Passage given ::
_ _ _ _ _

Binary Datafeed Development

Note

The binary file used in the examples goog.fd belongs to VisualChart and cannot be distributed with backtrader.

VisualChart can be downloaded free of charge for those interested in directly using the binary files.

CSV Data feed development has shown how to add new CSV based data feeds. The existing base class CSVDataBase provides the framework taking most of the work off the subclasses which in most cases can simply do:

def _loadline(self, linetokens):

  # parse the linetokens here and put them in self.lines.close,
  # self.lines.high, etc

  return True # if data was parsed, else ... return False

The base class takes care of the parameters, initialization, opening of files, reading lines, splitting the lines in tokens and additional things like skipping lines which don’t fit into the date range (fromdate, todate) which the end user may have defined.

Developing a non-CSV datafeed follows the same pattern without going down to the already splitted line tokens.

Things to do:

  • Derive from backtrader.feed.DataBase
  • Add any parameters you may need
  • Should initialization be needed, override __init__(self) and/or start(self)
  • Should any clean-up code be needed, override stop(self)
  • The work happens inside the method which MUST always be overriden: _load(self)

Let’s the parameters already provided by backtrader.feed.DataBase:

from backtrader.utils.py3 import with_metaclass

...

_ _ _ _ _

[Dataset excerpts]

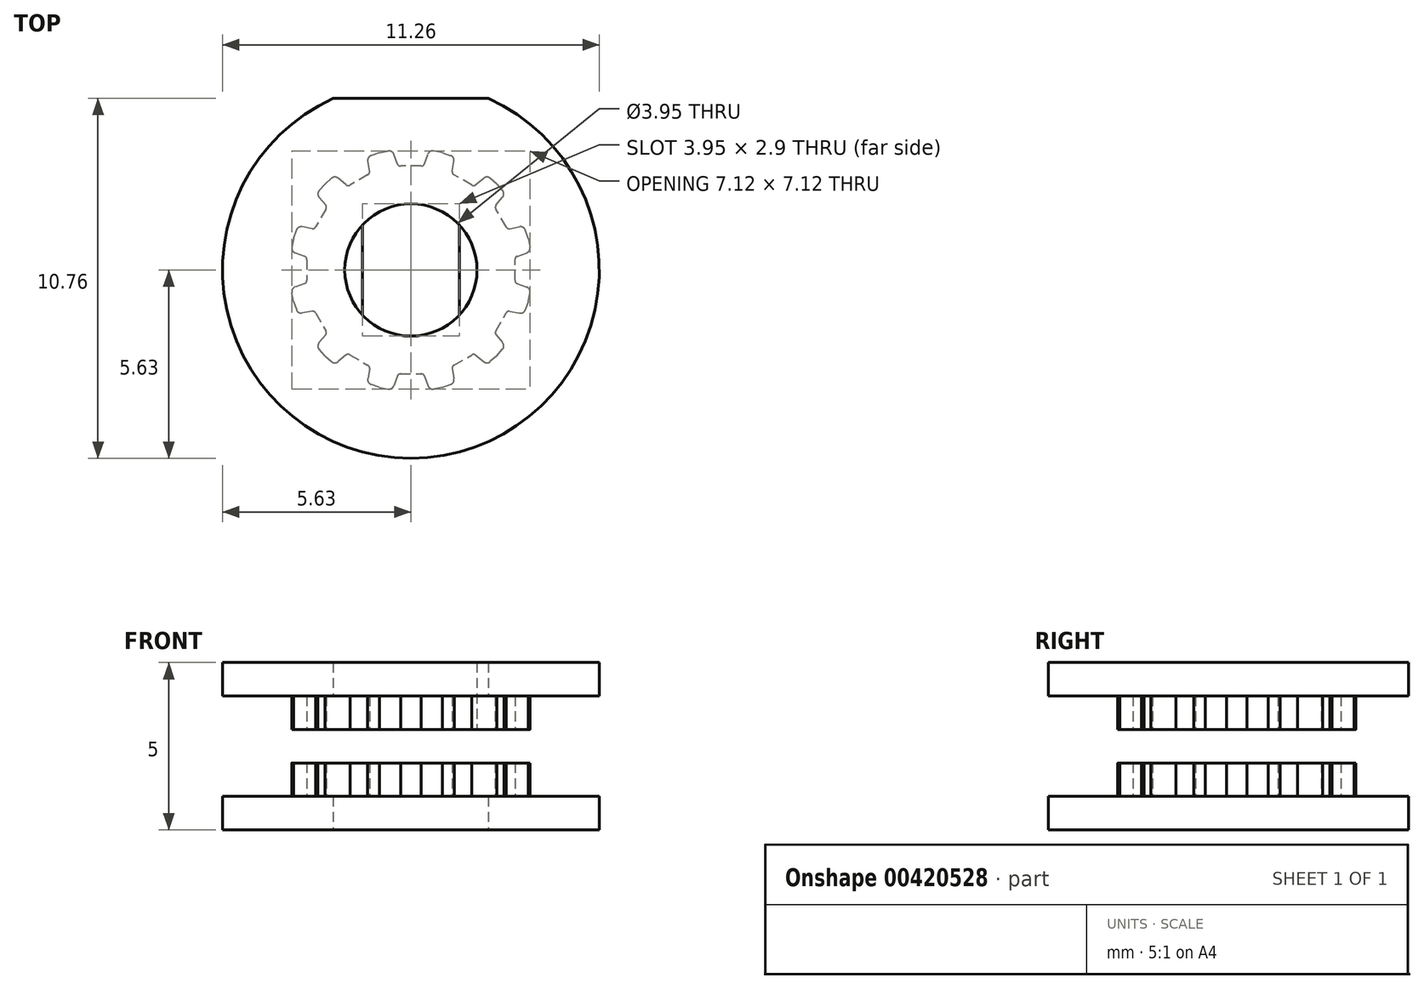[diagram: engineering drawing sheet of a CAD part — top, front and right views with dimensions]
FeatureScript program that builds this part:
annotation { "Feature Type Name" : "Feature", "Feature Type Description" : "" }
export const myFeature = defineFeature(function(context is Context, id is Id, definition is map)
    precondition{}
    {
        {
            assignVariable(context, id + "F0", {"name" : "teeth", "anyValue" : 12});
        }
        {
            var Q0;
            Q0=qCreatedBy(makeId("Top.planeOp"),FACE);
            var sketch = newSketch(context, id + "F1", { "sketchPlane" : qUnion([Q0])});
            skCircle(sketch, "E0", {"center": v(0, 0) * mm, "radius": 3.63 * mm, "construction": true});
            skLineSegment(sketch, "E1", {"start": v(0, 0) * mm, "end": v(0, 3.63) * mm, "construction": true});
            skLineSegment(sketch, "E2", {"start": v(0, 0) * mm, "end": v(0.94, 3.5) * mm, "construction": true});
            skArc(sketch, "E3", {"start": v(0.8, 3.02) * mm, "mid": v(0.4, 3.1) * mm, "end": v(0, 3.13) * mm, "construction": true});
            skArc(sketch, "E4", {"start": v(0.94, 3.5) * mm, "mid": v(0, 3.63) * mm, "end": v(-0.94, 3.5) * mm});
            skLineSegment(sketch, "E5", {"start": v(-0.94, 3.5) * mm, "end": v(-1.97, 7.37) * mm});
            skArc(sketch, "E6", {"start": v(1.97, 7.37) * mm, "mid": v(0, 7.63) * mm, "end": v(-1.97, 7.37) * mm});
            skLineSegment(sketch, "E7", {"start": v(1.97, 7.37) * mm, "end": v(0.94, 3.5) * mm});
            skPoint(sketch, "E8", {"position": v(0.38, 3.1) * mm});
            skLineSegment(sketch, "E9", {"start": v(0.4, 3.17) * mm, "end": v(0.51, 3.46) * mm});
            skLineSegment(sketch, "E10", {"start": v(0.94, 3.5) * mm, "end": v(0.68, 3.56) * mm});
            skPoint(sketch, "E11.visualSharp", {"position": v(0.55, 3.58) * mm});
            skArc(sketch, "E11.filletArc", {"start": v(0.68, 3.56) * mm, "mid": v(0.58, 3.54) * mm, "end": v(0.51, 3.46) * mm});
            skArc(sketch, "E12.filletArc", {"start": v(0.3, 3.1) * mm, "mid": v(0.37, 3.12) * mm, "end": v(0.4, 3.17) * mm});
            skLineSegment(sketch, "E13.MirrorCS", {"start": v(-0.4, 3.17) * mm, "end": v(-0.51, 3.46) * mm});
            skArc(sketch, "E14.MirrorCS", {"start": v(-0.3, 3.1) * mm, "mid": v(-0.37, 3.12) * mm, "end": v(-0.4, 3.17) * mm});
            skLineSegment(sketch, "E15.MirrorCS", {"start": v(0, 3.13) * mm, "end": v(-0.3, 3.1) * mm, "construction": true});
            skArc(sketch, "E16.MirrorCS", {"start": v(-0.68, 3.56) * mm, "mid": v(-0.58, 3.54) * mm, "end": v(-0.51, 3.46) * mm});
            skLineSegment(sketch, "E17.MirrorCS", {"start": v(-0.94, 3.5) * mm, "end": v(-0.68, 3.56) * mm});
            skLineSegment(sketch, "E18", {"start": v(0.3, 3.1) * mm, "end": v(-0.3, 3.1) * mm});
            skSolve(sketch);
        }
        {
            var Q0;
            Q0=qCreatedBy(makeId("Top.planeOp"),FACE);
            var sketch = newSketch(context, id + "F2", { "sketchPlane" : qUnion([Q0])});
            skCircle(sketch, "E19", {"center": v(0, 0) * mm, "radius": 5.63 * mm});
            skCircle(sketch, "E20", {"center": v(0, 0) * mm, "radius": 1.98 * mm});
            skLineSegment(sketch, "E21", {"start": v(-1.45, 1.34) * mm, "end": v(-1.45, -1.34) * mm});
            skLineSegment(sketch, "E22", {"start": v(1.45, 1.34) * mm, "end": v(1.45, -1.34) * mm});
            skCircle(sketch, "E23", {"center": v(-3.98, 0) * mm, "radius": 0.5 * mm, "construction": true});
            skCircle(sketch, "E24", {"center": v(3.98, 0) * mm, "radius": 0.5 * mm, "construction": true});
            skLineSegment(sketch, "E25", {"start": v(-3.98, 0) * mm, "end": v(3.98, 0) * mm, "construction": true});
            skLineSegment(sketch, "E26", {"start": v(-2.32, 5.13) * mm, "end": v(2.32, 5.13) * mm});
            skSolve(sketch);
        }
        {
            var Q0;
            Q0=makeQuery(id+"F2.imprint","IMPRINT",FACE,{"disambiguationData":[TD([[makeQuery(id+"F2.imprint","IMPRINT",EDGE,{"derivedFrom":sQuery(id+"F2.wireOp",EDGE,"E23")}),-1.0]])]});
            var Q1;
            {var subQ7=sQuery(id+"F2.wireOp",EDGE,"E26");Q1=makeQuery(id+"F2.imprint","IMPRINT",FACE,{"disambiguationData":[TD([[makeQuery(id+"F2.imprint","IMPRINT",EDGE,{"derivedFrom":subQ7}),-1.0]])]});}
            extrude(context, id + "F3", {"entities" : qUnion([Q0, Q1]), "depth" : 2.5 * mm, "offsetDistance" : 25 * mm});
        }
        {
            var Q0;
            {var subQ7=sQuery(id+"F2.wireOp",EDGE,"E26");Q0=makeQuery(id+"F2.imprint","IMPRINT",FACE,{"disambiguationData":[TD([[makeQuery(id+"F2.imprint","IMPRINT",EDGE,{"derivedFrom":subQ7}),-1.0]])]});}
            var Q1;
            {var subQ0=sQuery(id+"F2.wireOp",EDGE,"E21");Q1=makeQuery(id+"F2.imprint","IMPRINT",FACE,{"disambiguationData":[TD([[makeQuery(id+"F2.imprint","IMPRINT",EDGE,{"derivedFrom":subQ0}),-1.0]])]});}
            var Q2;
            {var subQ0=sQuery(id+"F2.wireOp",EDGE,"E22");Q2=makeQuery(id+"F2.imprint","IMPRINT",FACE,{"disambiguationData":[TD([[makeQuery(id+"F2.imprint","IMPRINT",EDGE,{"derivedFrom":subQ0}),1.0]])]});}
            extrude(context, id + "F4", {"entities" : qUnion([Q0, Q1, Q2]), "operationType" : NewBodyOperationType.ADD, "oppositeDirection" : true, "depth" : 2.5 * mm, "offsetDistance" : 25 * mm});
        }
        {
            var Q0;
            Q0=qSketchRegion(id+"F1",true);
            extrude(context, id + "F5", {"entities" : qUnion([Q0]), "endBound" : BoundingType.SYMMETRIC, "depth" : 3 * mm, "offsetDistance" : 25 * mm});
        }
        {
            var Q0;
            Q0=makeQuery(id+"F5.opExtrude","SWEPT_BODY",BODY,{"disambiguationData":[OSD([sQuery(id+"F1.wireOp",EDGE,"E5"),sQuery(id+"F1.wireOp",EDGE,"E6"),sQuery(id+"F1.wireOp",EDGE,"E7"),sQuery(id+"F1.wireOp",EDGE,"KHEIsP2H-6thQ-GgGZ-kpll-Wur77x7NuSWl"),sQuery(id+"F1.wireOp",EDGE,"E9"),sQuery(id+"F1.wireOp",EDGE,"E10"),sQuery(id+"F1.wireOp",EDGE,"E11.filletArc"),sQuery(id+"F1.wireOp",EDGE,"E12.filletArc"),sQuery(id+"F1.wireOp",EDGE,"E13.MirrorCS"),sQuery(id+"F1.wireOp",EDGE,"E14.MirrorCS"),sQuery(id+"F1.wireOp",EDGE,"E15.MirrorCS"),sQuery(id+"F1.wireOp",EDGE,"E16.MirrorCS"),sQuery(id+"F1.wireOp",EDGE,"E17.MirrorCS")])]});
            var Q1;
            Q1=sQuery(id+"F1.wireOp",EDGE,"E0");
            circularPattern(context, id + "F6", {"operationType" : NewBodyOperationType.REMOVE, "entities" : qUnion([Q0]), "axis" : qUnion([Q1]), "angle" : 360 * degree, "instanceCount" : getVariable(context, 'teeth'), "equalSpace" : true});
        }
        {
            var Q0;
            Q0=qSketchRegion(id+"F2",true);
            var Q1;
            {var subQ0=sQuery(id+"F2.wireOp",EDGE,"E22");Q1=makeQuery(id+"F2.imprint","IMPRINT",FACE,{"disambiguationData":[TD([[makeQuery(id+"F2.imprint","IMPRINT",EDGE,{"derivedFrom":subQ0}),1.0]])]});}
            var Q2;
            {var subQ0=sQuery(id+"F2.wireOp",EDGE,"E21");Q2=makeQuery(id+"F2.imprint","IMPRINT",FACE,{"disambiguationData":[TD([[makeQuery(id+"F2.imprint","IMPRINT",EDGE,{"derivedFrom":subQ0}),1.0]])]});}
            var Q3;
            {var subQ0=sQuery(id+"F2.wireOp",EDGE,"E21");Q3=makeQuery(id+"F2.imprint","IMPRINT",FACE,{"disambiguationData":[TD([[makeQuery(id+"F2.imprint","IMPRINT",EDGE,{"derivedFrom":subQ0}),-1.0]])]});}
            extrude(context, id + "F7", {"entities" : qUnion([Q0, Q1, Q2, Q3]), "operationType" : NewBodyOperationType.REMOVE, "endBound" : BoundingType.SYMMETRIC, "oppositeDirection" : true, "depth" : 1 * mm, "offsetDistance" : 25 * mm});
        }
        {
            var Q0;
            Q0=makeQuery(id+"F7.boolean.opBoolean","SPLIT",BODY,{"disambiguationData":[OD(0.0)],"derivedFrom":makeQuery(id+"F3.opExtrude","SWEPT_BODY",BODY,{"disambiguationData":[OSD([sQuery(id+"F2.wireOp",EDGE,"E19"),sQuery(id+"F2.wireOp",EDGE,"E20"),sQuery(id+"F2.wireOp",EDGE,"E21"),sQuery(id+"F2.wireOp",EDGE,"E22")])]})});
            transform(context, id + "F8", {"entities" : qUnion([Q0]), "transformType" : TransformType.TRANSLATION_3D, "dx" : 0 * mm, "dy" : 0 * mm, "dz" : -10 * mm, "makeCopy" : false});
        }
    });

_ _ _ _ _

Exercise instructions ::
1/ According to the binary datafeed text, which method must always be overridden?
2/ Please find and copy every line of the records that contains the string "skPoint", matching its case exactly.

Answers for this exercise ::
1/ _load(self)

2/
            skPoint(sketch, "E8", {"position": v(0.38, 3.1) * mm});
            skPoint(sketch, "E11.visualSharp", {"position": v(0.55, 3.58) * mm});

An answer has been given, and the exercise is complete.